5. Data Transfer Outside the EU/EEA
Some service providers (Shopify, payment processors) may store data in the USA or other countries. The transfer is based on:
- Standard Contractual Clauses approved by the European Commission
- Adequacy decisions of the European Commission
6. Your Rights
According to GDPR, you have the following rights:
| Right | Description |
|-------|-----------|
| Access (Art.15) | To request a copy of the data we hold |
| Rectification (Art.16) | To correct inaccurate data |
| Erasure (Art.17) | To request data deletion ("right to be forgotten") |
| Restriction (Art.18) | To limit processing in certain situations |
| Portability (Art.20) | To receive data in a structured format |
| Objection (Art.21) | To object to processing based on legitimate interest |
| Withdrawal of consent (Art.7) | To withdraw consent for the newsletter at any time |
How to exercise these rights: Send an email to service@h2o.ro with the subject "GDPR Right — [type of right]". We respond within a maximum of 30 days.

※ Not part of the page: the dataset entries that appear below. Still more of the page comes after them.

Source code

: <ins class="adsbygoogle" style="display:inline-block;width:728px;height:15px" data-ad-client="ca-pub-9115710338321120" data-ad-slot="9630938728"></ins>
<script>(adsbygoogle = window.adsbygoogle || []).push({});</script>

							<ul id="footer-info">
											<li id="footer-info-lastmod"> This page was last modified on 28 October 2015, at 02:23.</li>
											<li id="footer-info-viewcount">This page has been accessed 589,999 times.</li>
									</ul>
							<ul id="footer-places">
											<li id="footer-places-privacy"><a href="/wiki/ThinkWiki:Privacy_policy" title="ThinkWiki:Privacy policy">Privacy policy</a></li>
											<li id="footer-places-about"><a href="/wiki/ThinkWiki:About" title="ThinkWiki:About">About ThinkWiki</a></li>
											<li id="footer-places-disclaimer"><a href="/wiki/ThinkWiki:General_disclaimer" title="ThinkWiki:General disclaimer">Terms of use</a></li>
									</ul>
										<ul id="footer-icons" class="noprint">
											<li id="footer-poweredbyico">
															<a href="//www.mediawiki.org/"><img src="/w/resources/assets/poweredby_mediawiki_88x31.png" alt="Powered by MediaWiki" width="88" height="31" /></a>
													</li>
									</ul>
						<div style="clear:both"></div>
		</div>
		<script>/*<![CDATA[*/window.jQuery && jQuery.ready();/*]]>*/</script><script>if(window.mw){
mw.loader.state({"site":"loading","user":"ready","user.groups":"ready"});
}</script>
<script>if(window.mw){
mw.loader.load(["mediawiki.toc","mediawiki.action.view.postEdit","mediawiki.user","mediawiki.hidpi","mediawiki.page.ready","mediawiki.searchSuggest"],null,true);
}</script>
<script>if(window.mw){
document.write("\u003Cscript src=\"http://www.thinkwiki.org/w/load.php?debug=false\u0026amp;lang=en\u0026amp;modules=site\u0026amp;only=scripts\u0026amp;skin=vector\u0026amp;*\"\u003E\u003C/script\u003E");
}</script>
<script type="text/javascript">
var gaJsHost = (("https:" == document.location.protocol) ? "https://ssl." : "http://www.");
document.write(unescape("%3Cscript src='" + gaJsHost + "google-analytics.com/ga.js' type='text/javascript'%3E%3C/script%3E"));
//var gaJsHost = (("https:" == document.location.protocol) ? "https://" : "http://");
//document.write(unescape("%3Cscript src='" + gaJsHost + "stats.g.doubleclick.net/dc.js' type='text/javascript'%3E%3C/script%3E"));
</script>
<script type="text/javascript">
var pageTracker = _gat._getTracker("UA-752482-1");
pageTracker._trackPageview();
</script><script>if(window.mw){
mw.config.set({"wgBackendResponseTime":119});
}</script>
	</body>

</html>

Complaints: You can file a complaint with the National Supervisory Authority for Personal Data Processing (ANSPDCP): https://www.dataprotection.ro.
7. Data Security
We implement appropriate technical and organizational measures:
- SSL/TLS encryption across the entire site
- Passwords stored as hashes (bcrypt)
- Restricted access to data (minimization principle)
- Regular encrypted backups
- Shopify platform — PCI DSS Level 1 certified
8. Minors
We do not intentionally collect data from individuals under 16 years of age. If we become aware that we have collected such data, we will delete it immediately.
9. Changes
We reserve the right to update this policy. Significant changes will be communicated via email or announcement on the website.